TCK"nın 53/1. maddesinde düzenlenen hak yoksunluklarıyla ilgili, Anayasa Mahkemesi"nin 24.11.2015 tarih ve 29542 sayılı Resmi Gazete"de yayımlanarak yürürlüğe giren 08.10.2015 tarih, 2014/140 E, 2015/85 sayılı iptal kararı doğrultusunda uygulamanın infaz aşamasında gözetilmesi mümkün görülmüştür.
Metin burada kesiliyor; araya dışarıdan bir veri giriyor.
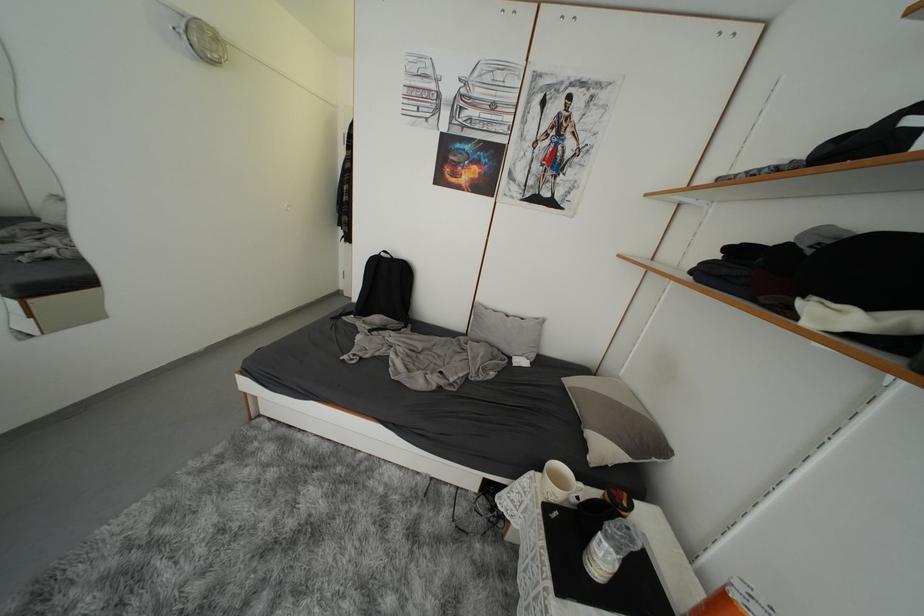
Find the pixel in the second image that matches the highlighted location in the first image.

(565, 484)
Yapılan yargılamaya, toplanıp karar yerinde gösterilen delillere, mahkemenin kovuşturma sonuçlarına uygun olarak oluşan kanaat ve takdirine, incelenen dosya kapsamına göre, sanık müdafiinin yerinde görülmeyen sair temyiz itirazlarının reddine, ancak;
Uzun süreli hapis cezası ertelenen sanık hakkında TCK"nın 53/1-c maddesinde düzenlenen kendi altsoyu üzerindeki velayet, vesayet ve kayyımlık yetkileri bakımından hak yoksunluğuna hükmedilmeyeceğinin gözetilmemesi suretiyle TCK"nın 53/3. maddesine aykırı davranılması,
Bozmayı gerektirmiş, sanık müdafiinin temyiz itirazları bu itibarla yerinde görülmüş olduğundan, hükmün bu nedenlerle 5320 sayılı Kanun’un 8/1. maddesi gereğince uygulanması gereken 1412 sayılı CMUK"nın 321. maddesi uyarınca BOZULMASINA, ancak yeniden duruşma yapılmasını gerektirmeyen bu hususların 1412 sayılı CMUK’nın 322. maddesi uyarınca düzeltilmesi mümkün bulunduğundan, hüküm fıkrasından sanık hakkında kendi alt soyu üzerindeki velayet, vesayet ve kayyımlığa ait bir hizmette bulunmaktan yoksun bırakılma güvenlik tedbirinin ilişkin bölümün çıkartılması suretiyle hükmün DÜZELTİLEREK ONANMASINA,
3-Sanık ... hakkında resmi belgede sahtecilik suçundan verilen hükme yönelik yapılan temyiz taleplerinin incelenmesinde;
Sanığın, sabit görülen eyleminin resmi belgede sahtecilik suçunu oluşturduğuna yönelik kabulde bir isabetsizlik görülmemiştir.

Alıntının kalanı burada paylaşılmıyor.